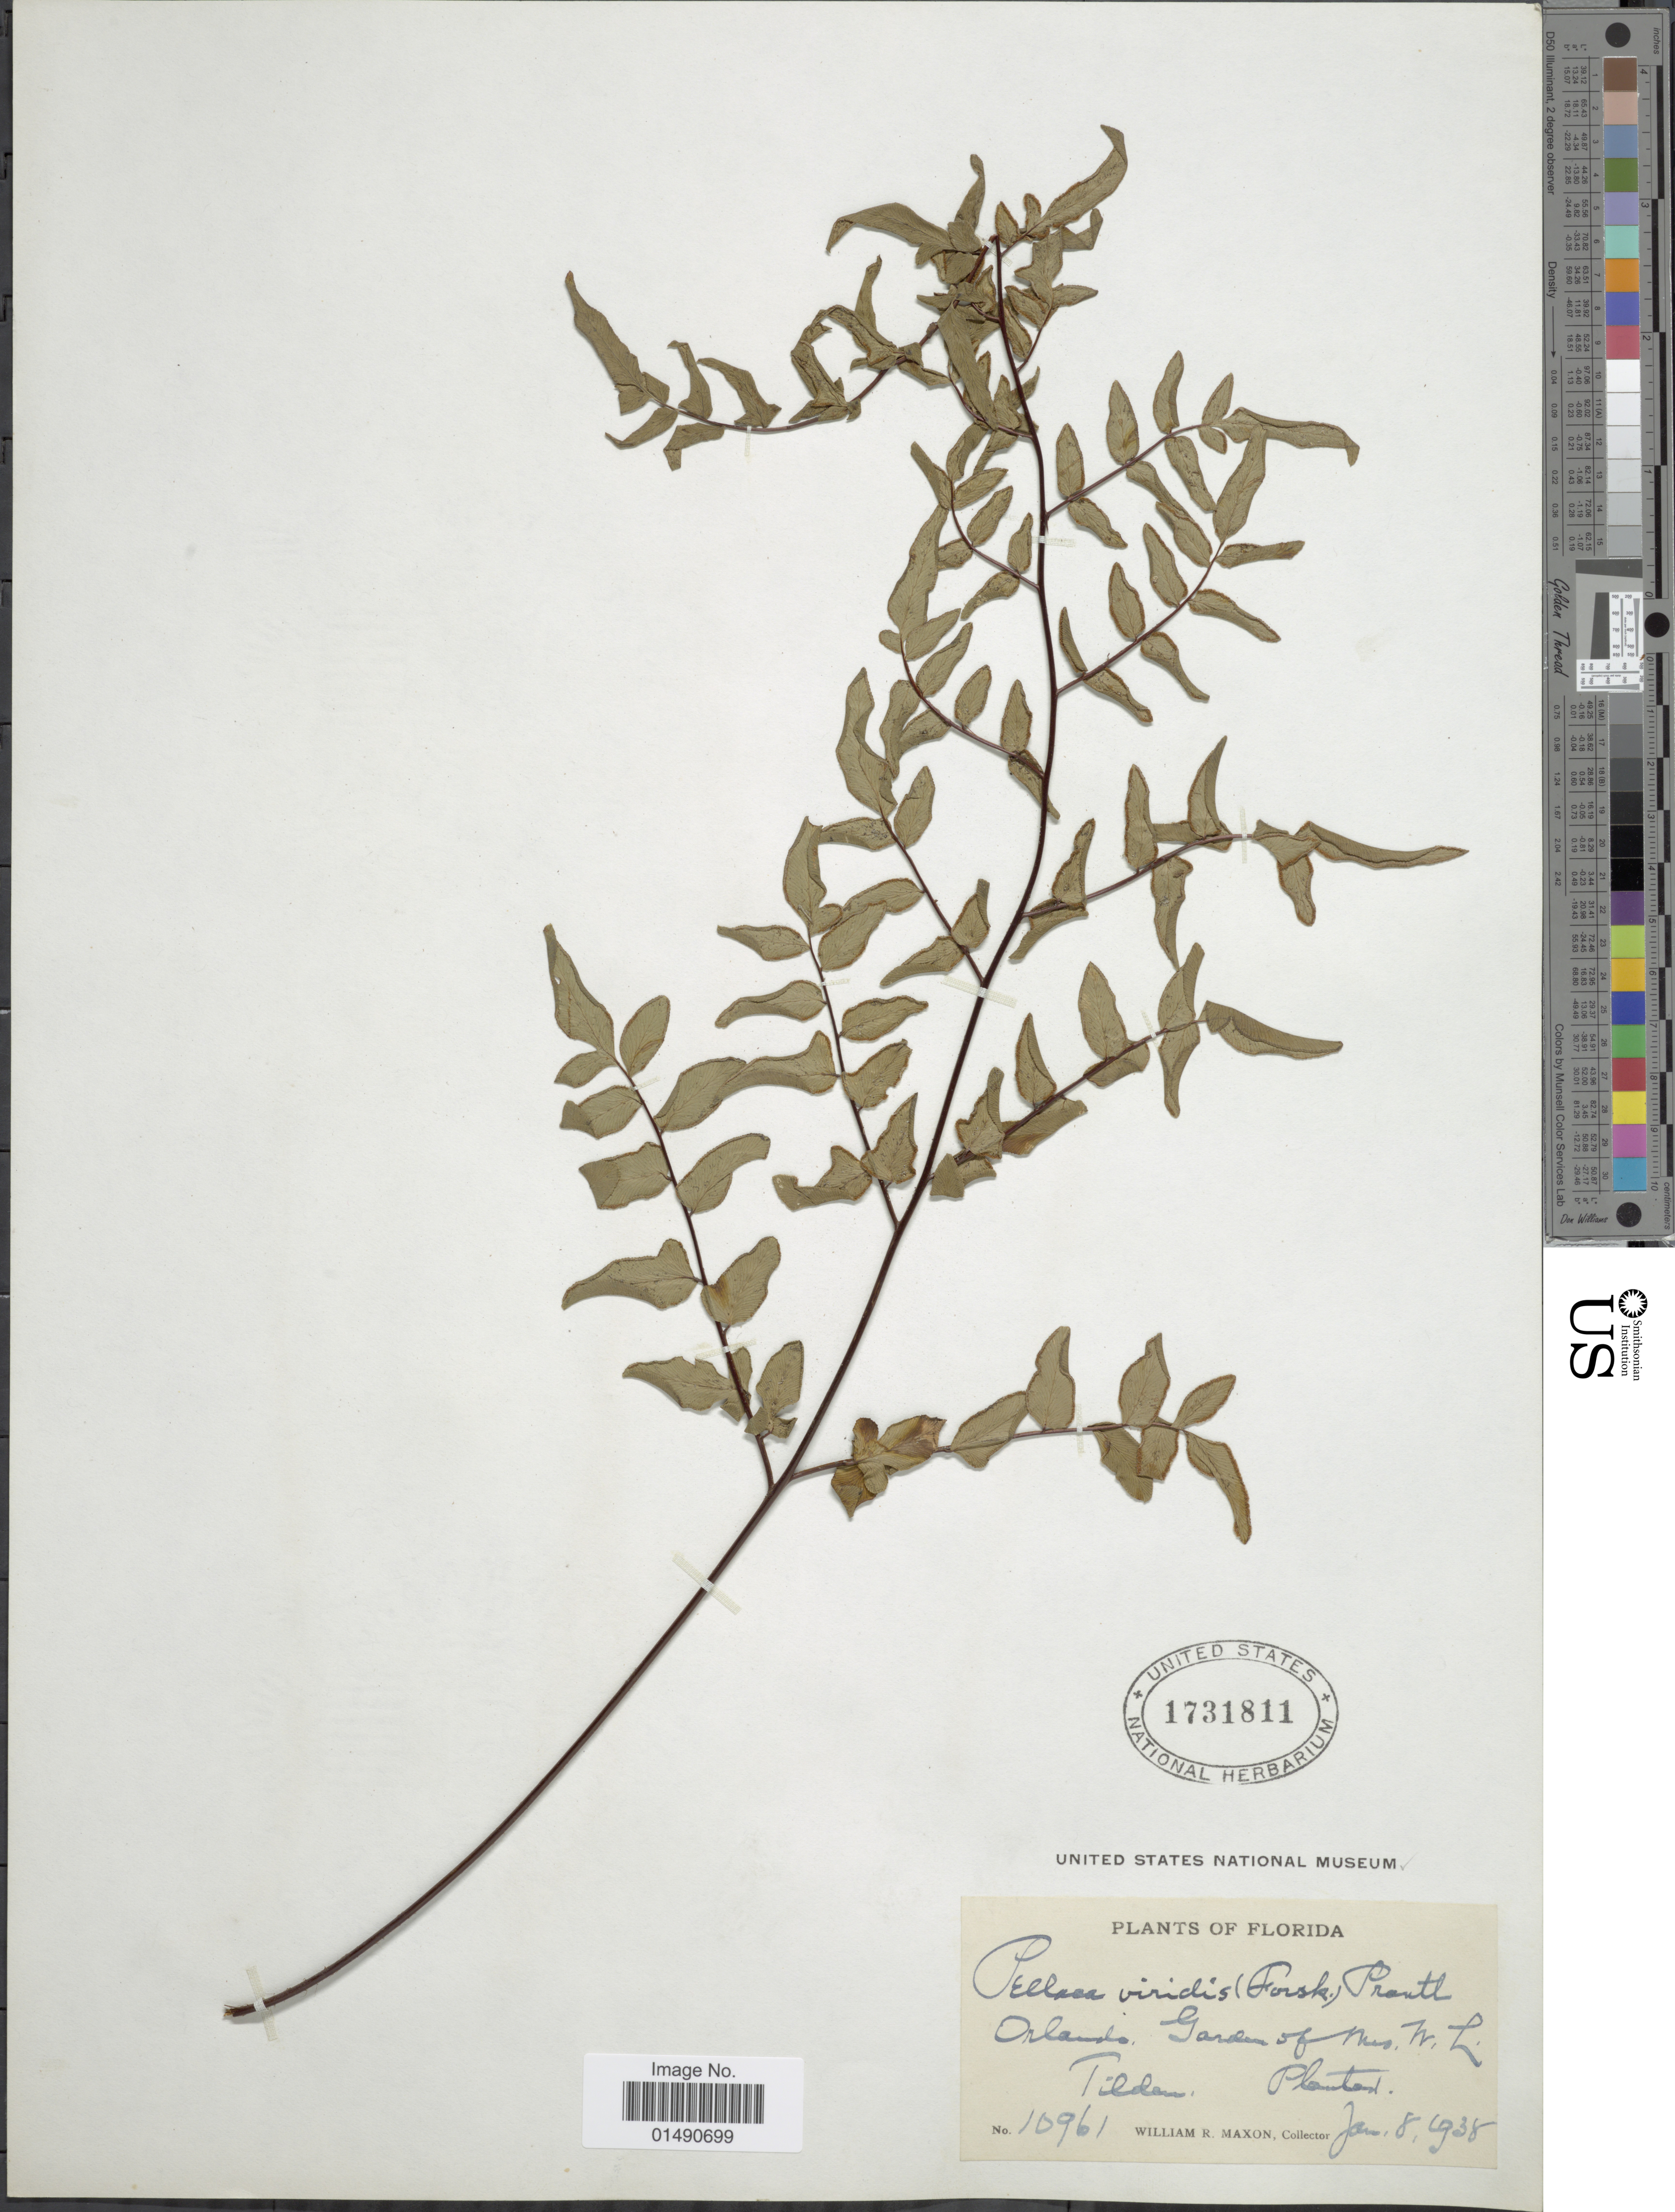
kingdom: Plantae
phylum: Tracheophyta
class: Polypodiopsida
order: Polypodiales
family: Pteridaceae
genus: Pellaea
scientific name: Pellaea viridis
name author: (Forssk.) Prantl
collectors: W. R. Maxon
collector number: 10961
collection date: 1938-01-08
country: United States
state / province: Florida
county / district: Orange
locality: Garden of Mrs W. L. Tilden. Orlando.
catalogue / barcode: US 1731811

-------

* AIM OF THE TASK:
Can you reproduce every line of the items above verbatim, leaving out the pictures?

* OUTPUT OF THE TASK:
kingdom: Plantae
phylum: Tracheophyta
class: Polypodiopsida
order: Polypodiales
family: Pteridaceae
genus: Pellaea
scientific name: Pellaea viridis
name author: (Forssk.) Prantl
collectors: W. R. Maxon
collector number: 10961
collection date: 1938-01-08
country: United States
state / province: Florida
county / district: Orange
locality: Garden of Mrs W. L. Tilden. Orlando.
catalogue / barcode: US 1731811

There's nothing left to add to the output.